They show that Python libraries can create encoding conflicts. Remember code points from cs019, Unicode/UTF-8 replaces ASCII, ISO 8859 and other encodings, and supports any written language characters. These encodings are all different ways to interpret raw bytes and represent textual data.

Regexp they want us to read a blog, it can be summarized as: break up your regexp into newlines so it's not a massive oneliner, use comments so you don't forget what you wrote, use a regexp tool like 'regex buddy' that allows you to paste in regexp and figure out what they do should you come across them in code, and use a real parser for parsing. The python documentation will explain metacharacters like *, ?, + which are repetition operators or ^ $. You can add more examples and run them in this recitation notebook.

Finite State Automata

A diversion into theoretical CS so you can understand regular languages and expressions as a finite automaton then all these Kleene star notations and repetition/assertion operators will make sense. You can understand DFAs even if you haven't taken set theory in the math workshop.

  • Finite Automata 15-251 Great Theoretical Ideas in CS
    • In the beginning the slides are slightly out of order, match with these slides.

The accepting state in a regular expression is a matching state. The 5 tuple he describes, is similar to the definition of an algorithm in the first chapter of The Art of Computer Programming vol 1 by Knuth. Now you know how to do those exercises should you ever read that book.

Around 59:25 we begin regular operations, concatenation (multiplication), union and star.

  • Example: Concatenation
    • \(L_1\) = {00,10}; \(L_2\) = {0,1} then \(L_1 \cdot L_2\) = {000, 001, 100, 101}
    • The dot notation is dropped in regex, abc is still multiplication
  • Example: Star, the concatenation of i copies of L for i > 0
    • If L = {0,1} then \(L^{2}\) = {00, 01, 10, 11} (L x L concatenated) and \(L^{*}\) = {none, 0, 00, 0000, 01, 111, 01110 etc}
    • Select any finite number of strings from the language and concat them all together (including possibility of no strings selected, as empty concat empty gives empty)

Their example regular expression of 'x starts and ends with the same char, in the language L of {a,b} then \(L^{*}\) would be {a, b, aa, bb, aaa, bbb, ababa, etc}

a(a|b)*a | b(a|b)*b | a | b which translates to: a concatenated with any amount of a's or b's, and ends with a, OR b concatenated with any amount of a's or b's, ending with b OR a OR b

There is also order precedence: Repetition like ?, star (highest), concat, union (lowest) unless you use parenthesis to denote order. For example ab* is a(b*).

Some regex and their corresponding state diagrams:

  • The automaton for "a?bc" (matches empty string as well)
  • Kleene star matching example and it's corresponding automaton for [fr]*og
    • the DFA explains why [fr]*og matches "og" as well as "frog", * will also match empty, so this regex is any combination of f or r (ffffff, or rr), or nothing, concatenated with og
  • The regex automaton for "[A-Z]+[aeiou]+[bd]?"
    • Two acceptance states, because [bd]? is none or b or d
  • The automaton for "[abc]+[123]*|[def]*[456]+"

_Task set:_
1. In two sentences, what do the notes on regular expressions and finite automata cover?
2. Quote the stretch of the notes on regular expressions and finite automata from "The accepting state" through "read that book.".

_Excerpted records:_
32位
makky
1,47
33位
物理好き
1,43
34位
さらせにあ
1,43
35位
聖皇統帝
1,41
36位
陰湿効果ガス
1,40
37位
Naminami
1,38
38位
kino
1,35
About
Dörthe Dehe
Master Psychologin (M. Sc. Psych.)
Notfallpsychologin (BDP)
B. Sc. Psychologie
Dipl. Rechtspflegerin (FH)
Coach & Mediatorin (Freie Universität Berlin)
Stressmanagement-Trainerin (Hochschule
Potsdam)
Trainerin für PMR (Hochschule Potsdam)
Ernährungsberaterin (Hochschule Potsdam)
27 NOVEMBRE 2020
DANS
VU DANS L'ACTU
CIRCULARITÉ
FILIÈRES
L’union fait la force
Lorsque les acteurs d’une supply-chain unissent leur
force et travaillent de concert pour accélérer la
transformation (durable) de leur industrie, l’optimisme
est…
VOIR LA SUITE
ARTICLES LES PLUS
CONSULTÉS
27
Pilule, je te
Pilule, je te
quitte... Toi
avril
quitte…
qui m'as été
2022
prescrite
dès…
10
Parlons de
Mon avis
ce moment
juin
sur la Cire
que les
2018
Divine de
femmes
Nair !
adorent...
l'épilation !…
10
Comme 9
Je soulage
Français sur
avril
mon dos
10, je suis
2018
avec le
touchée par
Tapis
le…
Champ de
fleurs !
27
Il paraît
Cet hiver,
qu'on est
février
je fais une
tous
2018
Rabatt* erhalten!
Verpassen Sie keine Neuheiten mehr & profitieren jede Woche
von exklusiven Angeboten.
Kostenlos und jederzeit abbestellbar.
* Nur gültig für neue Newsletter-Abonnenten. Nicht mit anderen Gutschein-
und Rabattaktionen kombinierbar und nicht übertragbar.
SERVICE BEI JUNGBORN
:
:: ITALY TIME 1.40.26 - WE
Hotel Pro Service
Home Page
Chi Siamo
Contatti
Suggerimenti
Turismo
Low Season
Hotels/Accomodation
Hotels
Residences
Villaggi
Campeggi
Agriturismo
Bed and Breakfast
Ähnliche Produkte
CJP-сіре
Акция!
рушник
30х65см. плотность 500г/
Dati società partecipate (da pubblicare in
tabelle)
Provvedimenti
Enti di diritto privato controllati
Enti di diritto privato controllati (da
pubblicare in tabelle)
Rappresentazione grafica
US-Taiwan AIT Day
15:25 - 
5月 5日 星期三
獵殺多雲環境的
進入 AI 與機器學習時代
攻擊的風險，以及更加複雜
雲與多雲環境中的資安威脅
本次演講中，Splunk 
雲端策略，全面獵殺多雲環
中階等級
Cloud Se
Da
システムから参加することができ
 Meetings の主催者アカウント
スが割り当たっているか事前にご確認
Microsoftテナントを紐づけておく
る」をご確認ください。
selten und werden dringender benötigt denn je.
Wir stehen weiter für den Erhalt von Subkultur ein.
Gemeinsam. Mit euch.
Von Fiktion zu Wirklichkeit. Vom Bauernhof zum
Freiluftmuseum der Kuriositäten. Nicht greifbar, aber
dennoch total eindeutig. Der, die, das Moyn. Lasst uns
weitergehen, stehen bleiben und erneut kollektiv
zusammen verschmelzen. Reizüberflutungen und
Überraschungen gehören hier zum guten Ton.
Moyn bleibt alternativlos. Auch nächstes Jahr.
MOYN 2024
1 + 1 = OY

_Solved problems:_
1. The notes point out that Python libraries can cause encoding conflicts. They give advice for writing regular expressions, then explain them as finite automata, covering concatenation, union, star, precedence and the state diagrams of several sample expressions.

2.
The accepting state in a regular expression is a matching state. The 5 tuple he describes, is similar to the definition of an algorithm in the first chapter of The Art of Computer Programming vol 1 by Knuth. Now you know how to do those exercises should you ever read that book.